Graph jacobian group I'm studying chip-firing processes on graphs and a central objet is the jacobian group of the underlying graph, the torsion component of the Picard group of the graph. We know for example that $Jac(C_n) = \mathbb Z_n$, where $C_n$ is the cycle graph on $n$ vertices. Doing some computations for $C_n$ I found for example that
$Jac(C_n \bigoplus_1 C_m) = \mathbb Z_{n\cdot m-1}$ if $C_n \bigoplus_1 C_m$ is the graph obtained by glueing$C_n$ and $C_m$ on $1$ edge.
$\#Jac \left(C_n \bigoplus_k C_m\right) = n\cdot m - k^2$ if $C_n \bigoplus_k C_m$ is the graph obtained by glueing $C_n$ and $C_m$ on $k$ consecutive and different edges
$\#Jac \left(C_n \bigoplus_k C_m \bigoplus_k C_r\right) = (n\cdot m \cdot r -k^2)\cdot (m+n+r) - 2\cdot k^3$ if $C_n \bigoplus_k C_m \bigoplus_k C_r $ is the graph obtained by glueing $C_n$ and $C_m$ on $k$ consecutive and different edges and then gluing $C_r$ on $k$ consecutive and different edges
What kind of general results do we know in that direction?
I would be glad to have some info on that and maybe some pointers to papers.
Thanks
 A: I myself and a former professor of mine actually did quite a bit of work on this subject, and I continue to work on it as well. We wrote a paper on Graph Jacobians and what happens under certain 'gluing operations'. The phenomena you've described above was something I found as well.
Here's the link to our paper if you're interested:
https://arxiv.org/abs/2008.03761
This is a wider subject than you might think, and our paper does reference other papers if you're interested in reading those, so I highly recommend you check it out!
A: I apologize for not elaborating further on my answer!
The gluing operations we studied mostly focused on identifying common subgraphs between two graphs. A popular choice for us were paths or simply common edges. We note the distinction between connecting vertices rather than edges of common subgraphs and how the results change quite drastically, suggesting the story of the Jacobian lies in the edges (duh).
Other "operations" in the paper include:

*

*Taking a cycle graph and simply turning every edge into two parallel edges

*Fan Graphs which are a specific case of our Prop. 4.6 which is an inductive process on computing Jacobians. The graphs are cycle graphs linked together in a chain where each cycle is glued to the previous cycle along 1 edge.
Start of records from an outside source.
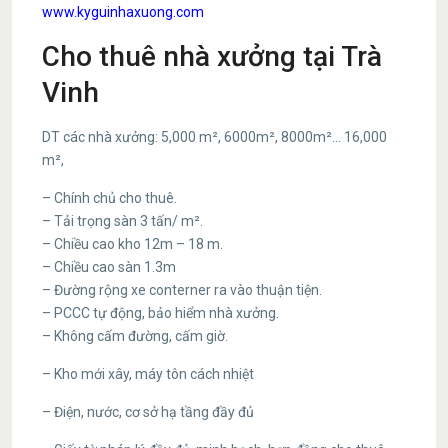
www.kyguinhaxuong.com
Cho thuê nhà xưởng tại Trà
Vinh
DT các nhà xưởng: 5,000 m², 6000m², 8000m²… 16,000
m²,
– Chính chủ cho thuê.
– Tải trọng sàn 3 tấn/ m².
– Chiều cao kho 12m – 18 m.
– Chiều cao sàn 1.3m
– Đường rộng xe conterner ra vào thuận tiện.
– PCCC tự động, bảo hiểm nhà xưởng.
– Không cấm đường, cấm giờ.
– Kho mới xây, máy tôn cách nhiệt
– Điện, nước, cơ sở hạ tầng đầy đủ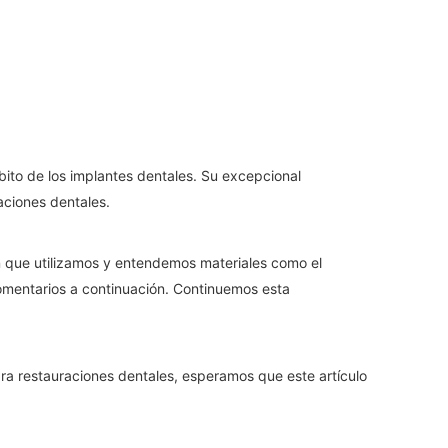
bito de los implantes dentales. Su excepcional
raciones dentales.
en que utilizamos y entendemos materiales como el
comentarios a continuación. Continuemos esta
ara restauraciones dentales, esperamos que este artículo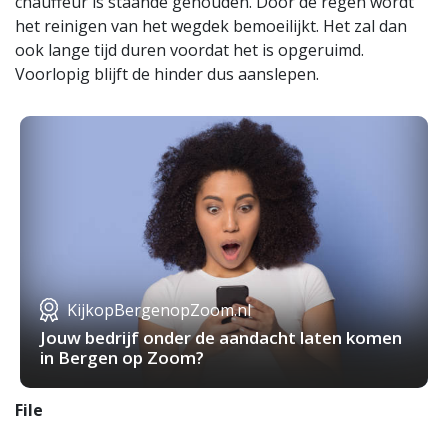
chauffeur is staande gehouden. Door de regen wordt
het reinigen van het wegdek bemoeilijkt. Het zal dan
ook lange tijd duren voordat het is opgeruimd.
Voorlopig blijft de hinder dus aanslepen.
KijkopBergenopZoom.nl
Jouw bedrijf onder de aandacht laten komen
in Bergen op Zoom?
File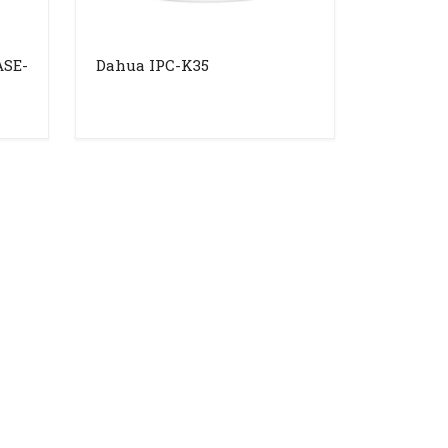
ASE-
Dahua IPC-K35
*Connecting two distinct pairs of vertices on a cycle graph

*Inscribing a 'triangle' within a cycle graph

Clearly we focused on Jacobians involving cycle graphs. Our main theorems leveraged planar graphs and how their duals have isomorphic Jacobians, which is pretty remarkable. This lead us to Prop. 4.4 where we defined a "Cycle Matrix" which can also compute the Jacobian.
My own direction is to continue studying the role of cycles in a graph and how they are the "important chunks" of the graph with regards to the Jacobian. It is heavily linked to homology and sets the algebra necessary for a lot of computation. Similarly remarkable is the fact that the Laplacian is not the only tool for computing Jacobians; one can use fundamental cuts/cycles to do the same. Depending on the graph, one might be more/less effective and efficient.
In essence, the Jacobian is a way of measuring the "algebra of wave forms" across the network. In the case of chip firing and divisors, which was our original foundation as well, you can think of the process of chip firing as some kind of wave  like object that propagates through the graph. The chips could be thought of as "energy" and the edges are a way of displacing that energy. That is, any one divisor is like a "moment" or snapshot in the propagation of the wave, and the equivalence class in the Jacobian group ( or equivalently Picard Group) is like the entire "motion" of that wave. The classes encapsulate the behavior of the wave through the graph, and each representative is like a different state of the wave. The Jacobian then records how we can add these wave forms together to get new waves, and it detects that algebra of wave addition. This is my personal viewpoint on looking at these things.
For example, trees have trivial Jacobians because you can think about any one wave form propagating through the tree, and once it hits a leaf it just "cancels" itself. Every unique path gives the wave no choice but to die at the end of it. However, introducing a cycle in the network gives the wave freedom to "slosh around" and move more freely. This is why cycles tell us everything we need to know.
I hope this was a far more fruitful answer than my original response.